Já se disse que o samaritano representa Cristo. Sem dúvida representa. Mas penso que também retrata o inimigo gentio do homem judeu. Dessa inimizade, que embalava a Terra numa vertigem, Jesus retirou a sua definição do que, verdadeiramente, significa amar o próximo. A definição pouco tem de teológico. Pouco tem, até mesmo, de religioso. Tudo tem de subversão da inimizade pela compaixão. Como um abutre, o amor deve nutrir-se do cadáver da inimizade. Ele deve sugar-lhe a carcassa até não sobrarem senão os ossos. Esse é o amor verdadeiro, que Deus e só Deus pode fazer nascer.
Não havia diferença entre um samaritano e um gentio, a não ser quanto ao ódio maior que o judeu votava ao primeiro. Por isso, o samaritano é também o gentio. Efésios 2:14-15 se refere à parede de separação entre os judeus e os gentios. Esse muro maior que o da China, essa Babel global, principiava em Samaria e fazia a roda da Terra. Tornava-a uma enorme prisão, em que todos os homens permaneciam encerrados. Até que o herege samaritano foi movido por compaixão e iniciou a destruição do muro.
Já se disse que a hospedaria é a igreja. Revoltei-me, por um tempo, contra essa interpretação, já que as hospedarias da beira das estradas judias eram estações de malfeitores ou, pelo menos, lugares de duvidosa reputação. Mas cheguei a me convencer de que, se o heroi da parábola é um anti-heroi, se é a figura do inimigo consumado, não há mal em o lugar da convalescença do homem expoliado ser um antro de salteadores. Santo Agostinho e tantos outros lembraram que a igreja, na Terra, não é só a comunidade dos santos. É também esse antro. Mas é e deve ser reconhecida como o melhor lugar para o homem surrado pela vida se restabelecer. Num mundo inóspito, perdido mesmo, a hospedaria é um centro de salvação para o grande número.

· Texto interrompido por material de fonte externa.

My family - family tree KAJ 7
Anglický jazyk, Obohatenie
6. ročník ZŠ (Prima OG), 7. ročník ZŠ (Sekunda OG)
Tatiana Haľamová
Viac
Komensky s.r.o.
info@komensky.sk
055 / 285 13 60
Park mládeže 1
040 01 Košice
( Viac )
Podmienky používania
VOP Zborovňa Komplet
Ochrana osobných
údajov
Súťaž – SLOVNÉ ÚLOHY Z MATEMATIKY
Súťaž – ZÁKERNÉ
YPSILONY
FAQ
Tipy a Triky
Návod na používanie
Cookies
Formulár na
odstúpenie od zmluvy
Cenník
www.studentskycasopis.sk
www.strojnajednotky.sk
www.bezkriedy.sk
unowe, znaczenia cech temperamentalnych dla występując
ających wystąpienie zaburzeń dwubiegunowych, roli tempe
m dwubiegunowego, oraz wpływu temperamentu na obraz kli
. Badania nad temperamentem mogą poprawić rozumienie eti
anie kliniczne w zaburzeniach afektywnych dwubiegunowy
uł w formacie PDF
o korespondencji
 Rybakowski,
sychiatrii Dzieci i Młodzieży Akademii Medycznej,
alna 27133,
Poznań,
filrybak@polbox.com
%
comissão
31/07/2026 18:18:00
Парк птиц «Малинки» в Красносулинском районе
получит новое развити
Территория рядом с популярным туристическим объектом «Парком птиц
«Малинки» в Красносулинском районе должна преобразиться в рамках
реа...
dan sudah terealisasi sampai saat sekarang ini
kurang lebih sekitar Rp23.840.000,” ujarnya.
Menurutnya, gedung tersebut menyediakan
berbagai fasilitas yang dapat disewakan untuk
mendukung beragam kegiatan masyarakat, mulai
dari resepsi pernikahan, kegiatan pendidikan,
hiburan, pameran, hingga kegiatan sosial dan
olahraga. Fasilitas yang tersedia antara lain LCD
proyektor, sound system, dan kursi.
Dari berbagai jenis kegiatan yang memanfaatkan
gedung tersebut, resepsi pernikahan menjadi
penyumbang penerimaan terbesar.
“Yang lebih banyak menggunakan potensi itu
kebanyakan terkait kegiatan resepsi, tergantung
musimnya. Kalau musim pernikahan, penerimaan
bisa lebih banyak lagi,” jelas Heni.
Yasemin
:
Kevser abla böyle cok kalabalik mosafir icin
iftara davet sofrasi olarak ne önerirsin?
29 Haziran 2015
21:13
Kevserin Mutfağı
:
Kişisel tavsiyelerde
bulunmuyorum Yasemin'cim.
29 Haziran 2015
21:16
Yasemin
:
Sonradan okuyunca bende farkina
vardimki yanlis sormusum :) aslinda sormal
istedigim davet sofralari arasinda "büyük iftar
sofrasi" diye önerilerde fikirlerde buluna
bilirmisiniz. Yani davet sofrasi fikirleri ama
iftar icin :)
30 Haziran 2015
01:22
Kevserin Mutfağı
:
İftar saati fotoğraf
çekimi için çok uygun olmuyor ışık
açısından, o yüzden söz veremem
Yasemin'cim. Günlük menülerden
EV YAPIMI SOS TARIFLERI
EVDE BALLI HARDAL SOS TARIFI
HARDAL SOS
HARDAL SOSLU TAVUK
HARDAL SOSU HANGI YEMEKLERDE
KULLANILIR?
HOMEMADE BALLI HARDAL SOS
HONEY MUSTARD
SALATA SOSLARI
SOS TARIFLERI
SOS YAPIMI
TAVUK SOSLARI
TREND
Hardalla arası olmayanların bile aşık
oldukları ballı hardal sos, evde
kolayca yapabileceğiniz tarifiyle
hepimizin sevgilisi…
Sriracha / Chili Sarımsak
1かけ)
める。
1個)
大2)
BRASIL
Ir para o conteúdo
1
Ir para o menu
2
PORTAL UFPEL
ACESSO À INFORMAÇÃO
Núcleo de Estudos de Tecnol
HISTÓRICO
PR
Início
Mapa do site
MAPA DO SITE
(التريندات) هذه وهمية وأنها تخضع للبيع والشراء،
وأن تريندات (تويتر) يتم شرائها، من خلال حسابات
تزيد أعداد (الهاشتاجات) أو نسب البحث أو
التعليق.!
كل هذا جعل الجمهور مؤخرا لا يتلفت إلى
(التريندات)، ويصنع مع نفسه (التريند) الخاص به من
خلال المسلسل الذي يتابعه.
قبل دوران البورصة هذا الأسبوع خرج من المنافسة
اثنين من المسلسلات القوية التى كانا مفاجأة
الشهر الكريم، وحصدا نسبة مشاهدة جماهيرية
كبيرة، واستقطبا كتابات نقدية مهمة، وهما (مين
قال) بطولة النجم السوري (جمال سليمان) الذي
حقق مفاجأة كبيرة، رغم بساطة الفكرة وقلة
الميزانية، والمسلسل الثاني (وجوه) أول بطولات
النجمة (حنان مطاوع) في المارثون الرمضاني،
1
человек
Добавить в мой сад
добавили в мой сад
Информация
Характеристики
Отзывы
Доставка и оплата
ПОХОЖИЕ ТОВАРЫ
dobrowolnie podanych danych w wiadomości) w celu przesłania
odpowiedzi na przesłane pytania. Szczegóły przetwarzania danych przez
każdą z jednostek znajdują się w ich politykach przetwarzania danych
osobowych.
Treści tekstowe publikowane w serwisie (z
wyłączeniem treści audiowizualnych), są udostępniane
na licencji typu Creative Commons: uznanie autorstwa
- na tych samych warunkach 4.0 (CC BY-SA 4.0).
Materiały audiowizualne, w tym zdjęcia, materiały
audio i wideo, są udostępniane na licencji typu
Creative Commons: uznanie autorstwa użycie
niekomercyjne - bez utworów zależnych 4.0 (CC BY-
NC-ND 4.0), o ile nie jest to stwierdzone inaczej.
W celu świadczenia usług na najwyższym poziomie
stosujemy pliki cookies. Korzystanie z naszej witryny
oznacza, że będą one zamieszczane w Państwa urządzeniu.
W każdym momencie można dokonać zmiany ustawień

O escriba que questionou Jesus sobre o amor não estava, ele próprio, em condições de amar. Ele achava que amar era saudar o próximo com a palavra prescrita na lei: como podia amar verdadeiramente? O escriba também havia sido despojado de tudo e estava semimorto. Um semimorto só pode amar como amam os zumbis. Jesus lhe mostrou que esse amor de zumbis, esse amor que é saudar o próximo com a palavra exata e dizer a Deus a oração aceite, não é mais que alimentar a mais funda inimizade. Amar verdadeiramente é tremer de compaixão pelo próximo, é amá-lo por dentro com a força da vontade renascida da água e do Espírito.